* _WORK INSTRUCTIONS_: Please output exactly the lines below, starting at the line that has "the paddle at [49,115] | 5.04" and ending at the line that has "the blue airplane seat at (1160,442) 2.13", both included; leave out all pictures and include nothing else.

* _SUPPLIED ENTRIES_:
------------------------------

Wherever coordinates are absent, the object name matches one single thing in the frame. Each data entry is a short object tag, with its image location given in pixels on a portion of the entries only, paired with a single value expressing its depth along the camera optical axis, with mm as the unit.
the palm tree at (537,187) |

------------------------------

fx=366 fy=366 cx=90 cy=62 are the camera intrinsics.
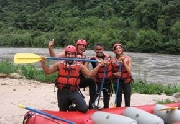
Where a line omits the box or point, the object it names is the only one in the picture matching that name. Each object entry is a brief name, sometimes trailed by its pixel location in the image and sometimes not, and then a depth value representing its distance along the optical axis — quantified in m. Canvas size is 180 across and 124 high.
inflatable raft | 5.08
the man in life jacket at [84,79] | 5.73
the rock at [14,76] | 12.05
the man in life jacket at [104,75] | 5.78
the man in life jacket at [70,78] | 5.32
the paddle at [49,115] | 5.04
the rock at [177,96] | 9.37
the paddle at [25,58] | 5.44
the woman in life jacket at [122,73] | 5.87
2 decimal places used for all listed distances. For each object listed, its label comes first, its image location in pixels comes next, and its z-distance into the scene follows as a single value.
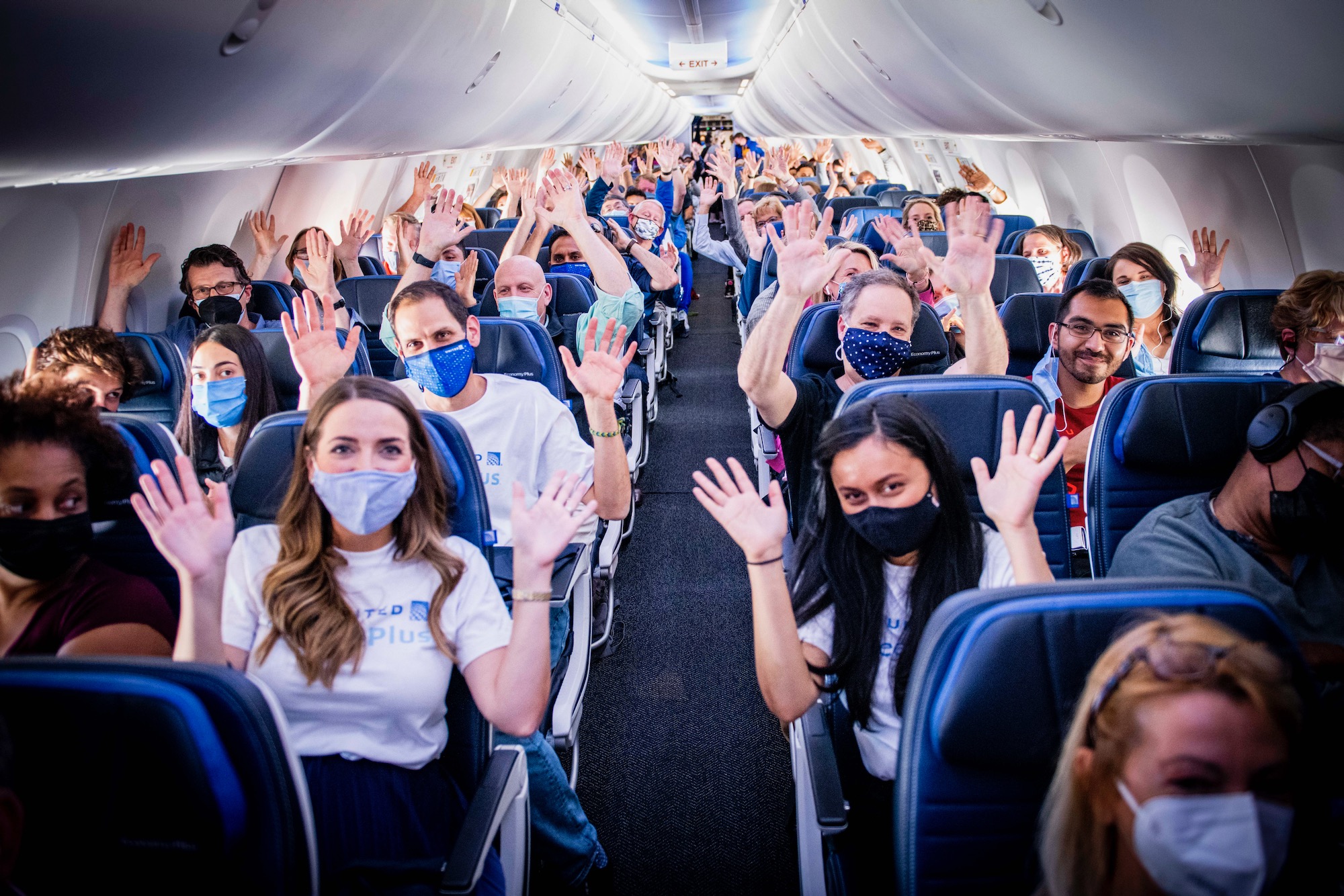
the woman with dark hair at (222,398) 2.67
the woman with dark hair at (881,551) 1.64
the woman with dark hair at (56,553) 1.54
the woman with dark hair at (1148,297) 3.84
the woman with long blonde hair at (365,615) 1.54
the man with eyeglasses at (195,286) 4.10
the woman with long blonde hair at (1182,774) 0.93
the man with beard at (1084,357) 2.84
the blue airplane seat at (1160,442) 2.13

------------------------------

* _EXERCISE RESULT_:
the paddle at [49,115] | 5.04
the rock at [177,96] | 9.37
the paddle at [25,58] | 5.44
the woman in life jacket at [122,73] | 5.87
2 decimal places used for all listed distances. For each object listed, its label comes first, its image location in pixels comes next, and its z-distance into the scene follows as a single value.
the woman with dark hair at (222,398) 2.67
the woman with dark hair at (881,551) 1.64
the woman with dark hair at (56,553) 1.54
the woman with dark hair at (1148,297) 3.84
the woman with long blonde hair at (365,615) 1.54
the man with eyeglasses at (195,286) 4.10
the woman with long blonde hair at (1182,774) 0.93
the man with beard at (1084,357) 2.84
the blue airplane seat at (1160,442) 2.13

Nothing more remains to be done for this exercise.